On top of that, your hankering for salty snacks may be the result of not drinking enough water during the day — sodium helps your body hold on to the water it needs, so you crave it when you’re dehydrated.

Energy Trap: “Indulging in alcohol and snacks in the evening is often how we deal with emotional stress,” says Lockhart. “However, it’s a destructive pattern we set.” It’s also another physical stressor for the body to deal with. Plus, because alcohol decreases inhibition, excess drinking sets you up for more mindless overeating.

What to Eat When You Arrive Home, Tired, From Work:

Make choices that will help your body restore itself and set the stage for going to bed in a few hours. “If you miss out on enough water during the day, drink a tall glass of pure water as soon as you get home,” Swift says. “Or enjoy a hydrating and energizing mocktail by mixing fresh lime juice, ginger, and sparkling water.” (For ideas, see “Summer Mocktails“.)

After you’ve quenched your thirst, check in to see if you really can’t wait until dinner to eat something or are just falling into a mindless snack habit. If you’re really, truly hungry, Swift says, “enjoy nuts, seeds, or half an avocado to tide you over until supper. They’ll help create a steady rise in blood sugar and energy levels.”

5. Late-Night Snacking

The Scenario: It’s really time for bed, but that pint of ice cream in the freezer is calling your name.

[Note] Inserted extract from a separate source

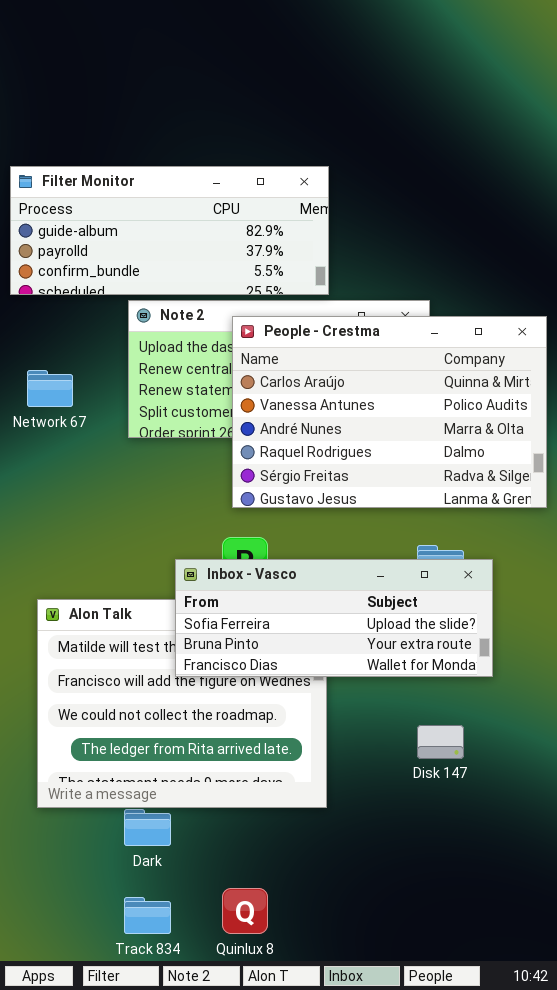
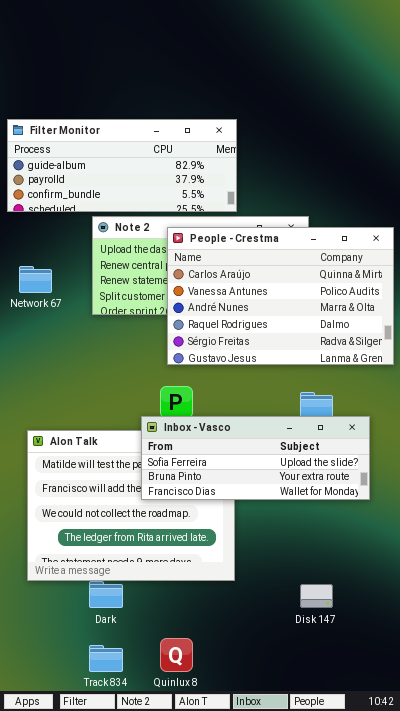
Inbox - Vasco: [175,559,493,677] -> [141,416,370,500], moved
Disk 147: [417,725,464,759] -> [300,584,333,608], moved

What’s Happening: You may actually be hardwired to feel hungry at this time of day. A small but controlled study of healthy, normal-weight adults published in the journal Obesity identified a natural circadian rhythm tied to hunger, with participants’ peak hunger “set” to occur at around 8 p.m. The researchers theorize that this evening hunger may promote the consumption of larger meals before the fasting period of sleep.

Energy Trap: A pattern of nighttime snacking would make biological sense if we still needed protective fat stores for perilous nights in caves (or didn’t need to sleep though the night). “But at this point in the day, your cortisol levels should be shifting into low gear,” Swift says. If you’re up and eating, your body has to ramp up for a spike in blood sugar and the process of digestion, and that could interfere with the cortisol dip you need for restful sleep.

Prevent Late-Night Snacking With These Strategies:

First, really check in on why you want a snack this late at night, says Lockhart. “Is it actual hunger — as in, your stomach is growling? Or is it an emotional outcry, or a habit you have created?” If it’s not truly hunger, look for other things to help you wind down, whether journaling, meditation, or talking with your partner or a friend. (People tend to associate hunger solely with physical nourishment, however, it is important to acknowledge what’s referred to as “heart hunger.” Learn more about how we can nourish this type of hunger.)

If you really are so hungry that it’s impeding your ability to sleep, a small snack (not a full-on fridge raid) might be beneficial, according to a recent study published in the journal Nutrients. Researchers found that a 150-calorie protein shake consumed 30 minutes before bed helps improve protein synthesis, boosts metabolism, and has other positive effects. If you want to try a protein-rich snack before your head hits the pillow, keep it modest — half a banana with a tablespoon of almond butter, 4 ounces of cottage cheese, or a couple of raw protein balls. (Find a recipe at “Almond-Butter Protein Balls“.)